My Dad is very emotional about the situation....he had a test recently and the old prostate numbers have gone from 0 to 5 sinse the last test.....now they think the hip problem he has could mean bone cancer ...he is scheduled for a bone scan... when he calls to ask about Sissy, I say shes holding her own and change the subject to how are you doing Dad...this is his 3rd bout...damn!

I am sorry to hear about your friend and your father, linder.:-( I will send some good vibes their way.
 

Dexter Sinister

Unspecified Specialist
Oct 1, 2004
10,168
539
113
Regina, SK
I too have been riding a roller coaster, however mine seems to be going off the track... ...damn!
Aw man, that really bites. There's really nothing you can say or do I think, except be there for people in their crises, tell 'em you care and they matter to you. As I said somewhere on these boards recently, sometimes there just isn't any comfort to be had, all we can do is endure. When I lost my dad, it was like a great light went out in my life, and even now, 18 years later, there's still hardly a day goes by that I don't think of him and wish I could still talk with him. It doesn't hurt like it used to, but I still miss him badly. That's just the way it is, grief and loss come to us all.

Years ago, reading John Jakes' multi-volume historical novel about the U.S. Civil War, Heaven and Hell, I came across a passage that struck me so strongly I typed it out and printed it, and pinned it to the bulletin board in my study. It's still there, helps me keep my perspective. He wrote this:

"Every day of our lives, we live with stupid mischance and clumsy melodrama, cupidity, greed, unnecessary suffering. We forget it, we mask it, we try to order it with our arts and philosophies, numb ourselves to it with diversions, or with drink. We try to explain and compensate for it with our religions. But it's always there, very close, like some poor deformed beast hiding behind the thinnest of curtains. Once in while the curtain is torn down and we're forced to look.

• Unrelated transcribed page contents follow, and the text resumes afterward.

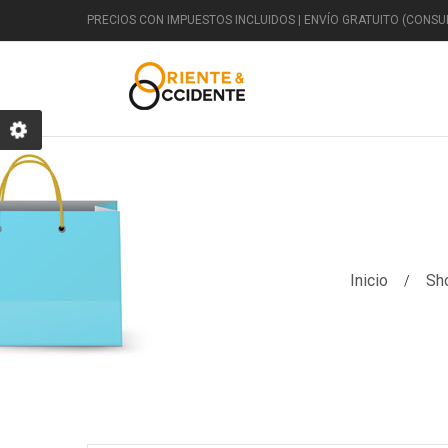
PRECIOS CON IMPUESTOS INCLUIDOS | ENVÍO GRATUITO (CONSUL
DECORACIÓN
Inicio
Sh
Clásico
Egipcio
Jardín
F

But life's not logical. Some never see the beast at all. Some see it again and again, and there seems no sense to any of it. But when we look, something happens. What happens is that childhood comes to an end. Parents call it growing up, and they use the phrase much too casually. Growing up is looking at the beast and knowing it's immortal and you are not. It's dealing with that
."

I'm sorry to hear about your hardships DL. I wish you well.